Frequently Asked Questions About Mac’s Old House
Why did Mac’s Old House close? Owner Gary Noe, aged 86, and head chef Rick Cook, aged 71, made the decision to retire after running the restaurant together for 42 years. Cook explained: “There is no one to take my place. It is just time.” The building also needed significant structural updates.
When is Mac’s Old House reopening? The targeted reopening date is June 23, 2026, exactly one year after the final service. New owners Joe Martinez and Ron Harrison confirmed this timeline, though it depends on permits and construction progress.
What changes are being made during the renovation? The renovation covers a full interior gut, new bathrooms, an expanded dining area, more parking, a brand-new kitchen, and full compliance with 2025 California building codes. A DoorDash pickup lane and credit card payment system are also being added for the first time.
Will the original menu be kept? Yes. The new owners have committed to keeping the original recipes, including the famous minestrone soup sourced from Bertola’s. Former head chef Rick Cook is personally helping the new team learn and preserve every dish.
How old is the Mac’s Old House building? The main building was constructed around 1925 by Floyd “Mac” McKinney and his father. One source from Contra Costa News puts the original construction date at 1908, with the building costing approximately $1,500 to build. Either way, it is at least a century old.
How many meals has Mac’s Old House served over its lifetime? The restaurant served over three million meals across the decades it operated, according to figures reported by multiple local news outlets including the Antioch Herald.

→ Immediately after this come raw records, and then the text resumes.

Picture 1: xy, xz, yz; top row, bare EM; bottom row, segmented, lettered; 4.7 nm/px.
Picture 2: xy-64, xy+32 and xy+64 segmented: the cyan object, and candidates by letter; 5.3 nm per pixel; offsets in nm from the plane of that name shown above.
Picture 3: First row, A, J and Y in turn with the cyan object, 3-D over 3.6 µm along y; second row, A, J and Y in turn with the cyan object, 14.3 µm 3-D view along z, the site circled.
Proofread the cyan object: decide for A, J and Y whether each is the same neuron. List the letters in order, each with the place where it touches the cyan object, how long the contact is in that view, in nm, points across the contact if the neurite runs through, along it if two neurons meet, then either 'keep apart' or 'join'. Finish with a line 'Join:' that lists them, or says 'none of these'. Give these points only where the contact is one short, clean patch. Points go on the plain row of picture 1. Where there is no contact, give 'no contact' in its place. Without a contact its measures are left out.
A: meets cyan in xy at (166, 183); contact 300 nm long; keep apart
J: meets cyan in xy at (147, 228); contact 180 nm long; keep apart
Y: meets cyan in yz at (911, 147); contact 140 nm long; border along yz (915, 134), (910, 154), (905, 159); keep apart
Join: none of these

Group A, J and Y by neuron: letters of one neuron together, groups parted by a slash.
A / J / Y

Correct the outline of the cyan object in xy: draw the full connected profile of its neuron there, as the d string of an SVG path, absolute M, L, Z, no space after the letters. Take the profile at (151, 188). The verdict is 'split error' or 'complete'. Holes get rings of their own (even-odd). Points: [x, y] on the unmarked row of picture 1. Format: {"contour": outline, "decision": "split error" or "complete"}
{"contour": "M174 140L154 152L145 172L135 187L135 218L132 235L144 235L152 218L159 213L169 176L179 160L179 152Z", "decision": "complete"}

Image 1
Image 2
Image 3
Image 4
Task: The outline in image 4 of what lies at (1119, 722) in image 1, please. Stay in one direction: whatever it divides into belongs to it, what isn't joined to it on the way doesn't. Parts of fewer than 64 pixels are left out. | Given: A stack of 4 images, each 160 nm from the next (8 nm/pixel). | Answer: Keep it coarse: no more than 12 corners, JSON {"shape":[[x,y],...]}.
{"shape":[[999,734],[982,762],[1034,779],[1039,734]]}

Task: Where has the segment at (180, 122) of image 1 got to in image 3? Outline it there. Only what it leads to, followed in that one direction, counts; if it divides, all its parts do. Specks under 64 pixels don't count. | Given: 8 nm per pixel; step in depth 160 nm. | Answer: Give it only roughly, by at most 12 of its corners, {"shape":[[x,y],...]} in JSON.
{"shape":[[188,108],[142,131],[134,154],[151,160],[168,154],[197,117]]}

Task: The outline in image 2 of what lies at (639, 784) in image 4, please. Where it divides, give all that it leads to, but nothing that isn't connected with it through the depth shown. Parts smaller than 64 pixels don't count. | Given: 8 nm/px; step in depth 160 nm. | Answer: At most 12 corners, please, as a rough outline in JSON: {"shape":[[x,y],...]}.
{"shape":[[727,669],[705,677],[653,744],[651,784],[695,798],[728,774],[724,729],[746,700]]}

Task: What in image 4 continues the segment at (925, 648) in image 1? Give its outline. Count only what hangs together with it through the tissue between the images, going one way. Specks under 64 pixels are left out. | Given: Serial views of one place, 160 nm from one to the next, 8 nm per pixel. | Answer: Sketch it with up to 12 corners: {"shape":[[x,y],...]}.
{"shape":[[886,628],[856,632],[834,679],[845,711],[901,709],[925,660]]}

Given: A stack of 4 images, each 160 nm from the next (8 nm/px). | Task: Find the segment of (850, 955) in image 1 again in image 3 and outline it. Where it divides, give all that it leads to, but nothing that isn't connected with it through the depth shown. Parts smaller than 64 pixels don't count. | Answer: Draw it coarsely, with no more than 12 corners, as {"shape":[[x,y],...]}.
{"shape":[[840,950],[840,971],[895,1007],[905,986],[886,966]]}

Who is running Mac’s Old House after it reopens? Joe Martinez and Ron Harrison are the new owners. Day-to-day operations will be managed by Sherry, who currently runs Mel’s Diner in Antioch, as confirmed by Martinez in a statement to the Antioch Herald.
Conclusion
There is something rare about a building that outlasts every trend thrown at it. Mac’s Old House has been a family home, a bar, a restaurant, a community anchor, and now a renovation project. Every one of those chapters is part of the same story. What makes it worth paying attention to isn’t nostalgia. It’s the fact that real people kept choosing this place, for a hundred years running, and a new set of real people chose it again.